Candu, who is deputy leader of the Democratic Party, said his party had called on the prime minister to resign voluntarily and he had promised to give an answer in the morning.

"Our party will have a meeting in the morning to hear an answer from the Liberal Democratic Party [of which Prime Minister Valeriu Strelet is deputy leader]. If the Democratic Party votes for the resignation, it will be because it has lost confidence in the cabinet," Candu said.

Voting will be held on the background of large-scale anti-government protests going on in Chisinau for the second month. Protesters demand resignation of the current authorities over corruption and the profound crisis in the country.

The no-confidence vote was initiated by the opposition Party of Socialists and Party of Communists last week. The two parties together have 45 seats in the 101-seat Moldovan parliament. However 51 votes are needed to send the government to resignation. Since the Liberal Democratic and Liberal Parties, which are members of the ruling pro-European coalition, said they would vote against the government’s resignation, its fate will depend on the Democratic Party, which has 19 seats in the parliament.

If the Strelet government is sent to resignation, Moldovan President Nicolae Timofti will have to nominate another candidate for prime minister after consultations with the parliamentary factions. The nominee will have 15 days to submit to the parliament a programme and the composition of his or her government. The president will appoint the new cabinet after the parliament approval.

## Data excerpts
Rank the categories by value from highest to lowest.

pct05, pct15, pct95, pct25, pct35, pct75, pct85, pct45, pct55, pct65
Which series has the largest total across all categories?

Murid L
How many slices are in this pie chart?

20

## Using the information
- 1) According to the article on the Moldovan no-confidence vote, how many votes are needed to send the government to resignation?
- 2) Resume the article on the Moldovan no-confidence vote after its final sentence.

## List of answers
- 1) 51 votes.

- 2)
If the lawmakers fail to approve a new government in 45 days or vote down the president’s nominee at least twice, the president will have the right to dissolve the parliament. The parliament can also be dissolve in the event no government is formed within 90 days after the resignation of the previous cabinet. However under the Moldovan constitution, the president cannot dissolve the parliament six months ahead of the expiration of his office term.

Timofti’s presidential term expires in March 2016. It means that Strelet’s resignation may entail a profound political crisis and early elections of both the parliament and the president, which is the demand of the opposition.

Mass protests have been held in Chisinau for more than a month. The opposition, which calls Moldova "a country seized by oligarchs," demands resignation of the country’s top officials and insists on early parliamentary elections and direct elections of the president. Central Chisinau has literally turned into a tent camp divided between two opposition forces, the Party of Socialists and Our Party on the one hand, and the Dignity and Truth [DA] Civil Platform on the other. Both demand resignation of the country’s leaders and early elections. The DA Platform however stands for European integration and accuses the current authorities of discrediting this slogan by large-scale embezzlement. The Party of Socialists and Our Party stand for Eurasian geopolitical vector and closer relations with Russia. The opposition leaders are refusing to pool their efforts but agreed not to hamper each other. Moldova’s authorities have been refusing to step down and talks with the protesters have been to no avail.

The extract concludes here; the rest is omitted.